Reliability refers to the consistency of test scores obtained by the same persons when they are re-examined with the same test on different occasions, or with different sets of equivalent items, or under varying examining conditions.
Reliability coefficient is an index of reliability, a proportion that indicates the ratio between the true score variance on a test and the total variance.
Random Error: a source of error in measuring a targeted variable caused by unpredictable fluctuations and inconsistencies of other variables in the measurement process (i.e., noise).

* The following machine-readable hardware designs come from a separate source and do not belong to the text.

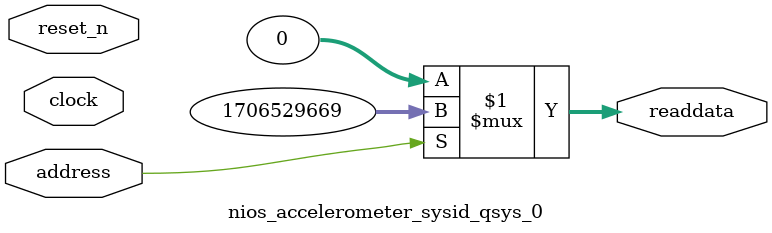
<source format=v>



// synthesis translate_off
`timescale 1ns / 1ps
// synthesis translate_on

// turn off superfluous verilog processor warnings 
// altera message_level Level1 
// altera message_off 10034 10035 10036 10037 10230 10240 10030 

module nios_accelerometer_sysid_qsys_0 (
               // inputs:
                address,
                clock,
                reset_n,

               // outputs:
                readdata
             )
;

  output  [ 31: 0] readdata;
  input            address;
  input            clock;
  input            reset_n;

  wire    [ 31: 0] readdata;
  //control_slave, which is an e_avalon_slave
  assign readdata = address ? 1706529669 : 0;

endmodule



</source>
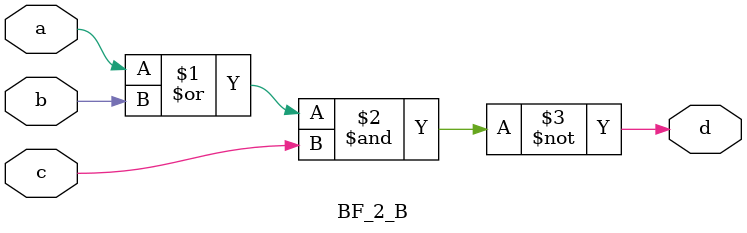
<source format=v>
`timescale 1ns / 1ps

module BF_2_B(
    input a, b, c,
    output d
    );
    
    assign d = ~((a | b) & c);
    
endmodule

</source>
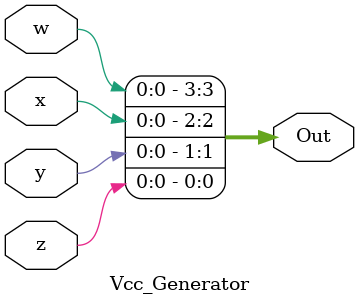
<source format=v>
module Vcc_Generator (w, x, y, z, Out);

	input w, x, y, z;
	output [3:0]Out;
	
	assign Out[3] = w;
	assign Out[2] = x;
	assign Out[1] = y;
	assign Out[0] = z;
	
endmodule
</source>
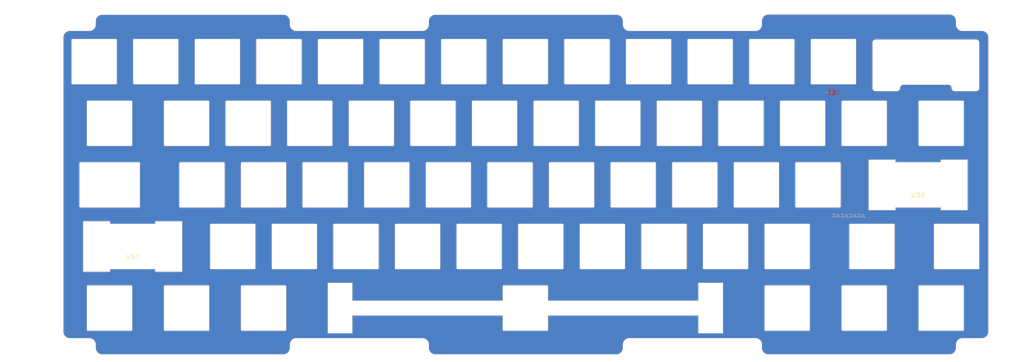
<source format=kicad_pcb>
(kicad_pcb (version 20211014) (generator pcbnew)

  (general
    (thickness 1.6)
  )

  (paper "A3")
  (layers
    (0 "F.Cu" signal)
    (31 "B.Cu" signal)
    (32 "B.Adhes" user "B.Adhesive")
    (33 "F.Adhes" user "F.Adhesive")
    (34 "B.Paste" user)
    (35 "F.Paste" user)
    (36 "B.SilkS" user "B.Silkscreen")
    (37 "F.SilkS" user "F.Silkscreen")
    (38 "B.Mask" user)
    (39 "F.Mask" user)
    (40 "Dwgs.User" user "User.Drawings")
    (41 "Cmts.User" user "User.Comments")
    (42 "Eco1.User" user "User.Eco1")
    (43 "Eco2.User" user "User.Eco2")
    (44 "Edge.Cuts" user)
    (45 "Margin" user)
    (46 "B.CrtYd" user "B.Courtyard")
    (47 "F.CrtYd" user "F.Courtyard")
    (48 "B.Fab" user)
    (49 "F.Fab" user)
  )

  (setup
    (pad_to_mask_clearance 0)
    (aux_axis_origin 279.82341 78.56884)
    (grid_origin 57.15024 48.81583)
    (pcbplotparams
      (layerselection 0x00010fc_ffffffff)
      (disableapertmacros false)
      (usegerberextensions false)
      (usegerberattributes false)
      (usegerberadvancedattributes false)
      (creategerberjobfile false)
      (svguseinch false)
      (svgprecision 6)
      (excludeedgelayer true)
      (plotframeref false)
      (viasonmask false)
      (mode 1)
      (useauxorigin false)
      (hpglpennumber 1)
      (hpglpenspeed 20)
      (hpglpendiameter 15.000000)
      (dxfpolygonmode true)
      (dxfimperialunits true)
      (dxfusepcbnewfont true)
      (psnegative false)
      (psa4output false)
      (plotreference true)
      (plotvalue true)
      (plotinvisibletext false)
      (sketchpadsonfab false)
      (subtractmaskfromsilk false)
      (outputformat 1)
      (mirror false)
      (drillshape 0)
      (scaleselection 1)
      (outputdirectory "Gerber")
    )
  )

  (net 0 "")
  (net 1 "GND")
  (net 2 "unconnected-(R1-Pad2)")

  (footprint "Keeb_footprints:MX_100_cutout" (layer "F.Cu") (at 76.20032 48.81583))

  (footprint "Keeb_footprints:MX_100_cutout" (layer "F.Cu") (at 95.2504 48.81583))

  (footprint "Keeb_footprints:MX_100_cutout" (layer "F.Cu") (at 114.30048 48.81583))

  (footprint "Keeb_footprints:MX_100_cutout" (layer "F.Cu") (at 133.35056 48.81583))

  (footprint "Keeb_footprints:MX_100_cutout" (layer "F.Cu") (at 152.40064 48.81583))

  (footprint "Keeb_footprints:MX_100_cutout" (layer "F.Cu") (at 247.65104 48.81583))

  (footprint "Keeb_footprints:MX_100_cutout" (layer "F.Cu") (at 266.70112 48.815834))

  (footprint "Keeb_footprints:MX_100_cutout" (layer "F.Cu") (at 85.72536 67.86591))

  (footprint "Keeb_footprints:MX_100_cutout" (layer "F.Cu") (at 123.82552 67.86591))

  (footprint "Keeb_footprints:MX_100_cutout" (layer "F.Cu") (at 161.92568 67.86591))

  (footprint "Keeb_footprints:MX_100_cutout" (layer "F.Cu") (at 180.97576 67.86591))

  (footprint "Keeb_footprints:MX_100_cutout" (layer "F.Cu") (at 200.02584 67.86591))

  (footprint "Keeb_footprints:MX_100_cutout" (layer "F.Cu") (at 219.07592 67.86591))

  (footprint "Keeb_footprints:MX_100_cutout" (layer "F.Cu") (at 238.126 67.86591))

  (footprint "Keeb_footprints:MX_100_cutout" (layer "F.Cu") (at 257.17608 67.86591))

  (footprint "Keeb_footprints:MX_100_cutout" (layer "F.Cu") (at 276.22616 67.86591))

  (footprint "Keeb_footprints:MX_100_cutout" (layer "F.Cu") (at 295.27624 67.86591))

  (footprint "Keeb_footprints:MX_100_cutout" (layer "F.Cu") (at 90.48788 86.91599))

  (footprint "Keeb_footprints:MX_100_cutout" (layer "F.Cu") (at 109.53796 86.91599))

  (footprint "Keeb_footprints:MX_100_cutout" (layer "F.Cu") (at 128.58804 86.915994))

  (footprint "Keeb_footprints:MX_100_cutout" (layer "F.Cu") (at 147.63812 86.915994))

  (footprint "Keeb_footprints:MX_100_cutout" (layer "F.Cu") (at 166.6882 86.915994))

  (footprint "Keeb_footprints:MX_100_cutout" (layer "F.Cu") (at 185.73828 86.91599))

  (footprint "Keeb_footprints:MX_100_cutout" (layer "F.Cu") (at 204.78836 86.915994))

  (footprint "Keeb_footprints:MX_100_cutout" (layer "F.Cu") (at 223.83844 86.91599))

  (footprint "Keeb_footprints:MX_100_cutout" (layer "F.Cu") (at 242.88852 86.915994))

  (footprint "Keeb_footprints:MX_100_cutout" (layer "F.Cu") (at 261.9386 86.915994))

  (footprint "Keeb_footprints:MX_100_cutout" (layer "F.Cu") (at 280.98868 86.91599))

  (footprint "Keeb_footprints:MX_225_cutout" (layer "F.Cu") (at 311.94506 86.91599))

  (footprint "Keeb_footprints:MX_100_cutout" (layer "F.Cu") (at 119.063 105.96607))

  (footprint "Keeb_footprints:MX_100_cutout" (layer "F.Cu") (at 138.11308 105.966074))

  (footprint "Keeb_footprints:MX_100_cutout" (layer "F.Cu") (at 157.16316 105.966074))

  (footprint "Keeb_footprints:MX_100_cutout" (layer "F.Cu") (at 176.21324 105.96607))

  (footprint "Keeb_footprints:MX_100_cutout" (layer "F.Cu") (at 195.26332 105.966074))

  (footprint "Keeb_footprints:MX_100_cutout" (layer "F.Cu") (at 214.3134 105.966074))

  (footprint "Keeb_footprints:MX_100_cutout" (layer "F.Cu") (at 233.36348 105.96607))

  (footprint "Keeb_footprints:MX_100_cutout" (layer "F.Cu") (at 252.41356 105.96607))

  (footprint "Keeb_footprints:MX_100_cutout" (layer "F.Cu") (at 271.46364 105.96607))

  (footprint "Keeb_footprints:MX_100_cutout" (layer "F.Cu") (at 323.85136 105.96607))

  (footprint "Keeb_footprints:MX_100_cutout" (layer "F.Cu") (at 100.01292 105.96607))

  (footprint "Keeb_footprints:MX_100_cutout" (layer "F.Cu") (at 104.77544 67.86591))

  (footprint "Keeb_footprints:MX_700_cutout" (layer "F.Cu") (at 190.5008 125.01615 180))

  (footprint "Keeb_footprints:MX_150_cutout" (layer "F.Cu") (at 109.53796 125.01615))

  (footprint "Keeb_footprints:MX_100_cutout" (layer "F.Cu")
    (tedit 611810D9) (tstamp 00000000-0000-0000-0000-00006122f6c5)
    (at 85.72536 125.01615)
    (property "Sheetfile" "plate.kicad_sch")
    (property "Sheetname" "")
    (path "/00000000-0000-0000-0000-00005f4bc82b")
    (attr through_hole)
    (fp_text reference "U49" (at 0.0127 1.8288) (layer "Dwgs.User")
      (effects (font (size 1 1) (thickness 0.15)))
      (tstamp 7350fae0-829f-4abe-886c-39ed0837f239)
    )
    (fp_text value "HOLE" (at 0.0889 -1.0033) (layer "F.Fab")
      (effects (font (size 1 1) (thickness 0.15)))
      (tstamp 5665ce73-d9a7-485e-bf9c-69c978f6c072)
    )
    (fp_text user "MX" (at 0 5.08) (layer "Cmts.User") hide
      (effects (font (size 1.27 1.524) (thickness 0.2032)))
      (tstamp 87e39038-26dc-431c-ad7d-d27ae43cf852)
    )
    (fp_line (start -5 -7) (end -7 -7) (layer "Dwgs.User") (width 0.15) (tstamp 2bb4969a-e21e-47af-96b9-1ab7866b6408))
    (fp_line (start -7 5) (end -7 7) (layer "Dwgs.User") (width 0.15) (tstamp 473510f5-9f5d-487f-b720-f818f5df39f1))
    (fp_line (start -9.398 -9.398) (end 9.398 -9.398) (layer "Dwgs.User") (width 0.1524) (tstamp 6ca1794b-672c-4d66-8a61-f1c863d72132))
    (fp_line (start 9.398 9.398) (end -9.398 9.398) (layer "Dwgs.User") (width 0.1524) (tstamp 7d99d401-76bb-4f0f-8b47-af9cd7b29753))
    (fp_line (start 7 -7) (end 7 -5) (layer "Dwgs.User") (width 0.15) (tstamp 8394bb84
... [551028 chars truncated]
</source>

Systematic Error: a source of error in measuring a variable that is typically constant or proportionate to what is presumed to be the true value of the variable being measured.
Test Administration: sources of error may stem from the testing environment and test taker variables such as emotional problems, physical discomfort, lack of sleep, and the effects of drugs or medication.
Test Scoring and Interpretation: computer testing reduces error in test scoring, but many tests still require expert interpretation (e.g., projective tests).
Test-Retest reliability: an estimate of reliability obtained by correlating pairs of scores from the same people on two different administrations of the same test.
Alternate forms: different versions of a test that have been constructed so as to be parallel, but do not meet the strict requirements of parallel forms but typically item content and difficulty is similar between tests.
Coefficient alpha: Developed by Cronbach to estimate the internal consistency of tests in which the items are not scored as 0 or 1 (wrong or right), its values ranges from 0 to 1.
Reliability estimates in the range of .70 to .80 are good enough for most purposes in basic research, in clinical settings, high reliability is extremely important, or the tests are used for life and death decisions, it must be treated with high standards (i.e., reliability of .90 to .95).
Inter-scorer reliability: The degree of agreement or consistency between two or more scorers (or judges or raters) with regard to a particular measure, often used with behavioral measures, guards against biases or idiosyncrasies in scoring.
Most appropriate for variables that should be stable over time (e.g., personality) and not appropriate for variables expected to change over time (e.g., mood/states).
The test is a speed or a power test; a power test is long enough to allow test takers to attempt all items, a speed test contains items of uniform level of difficulty so that when given generous time limits, all test takers should be able to complete all the test items correctly.
Domain sampling theory is used to evaluate one’s spelling ability by using a sample of words instead of using the entire number of words in the dictionary to comprise the items of the test.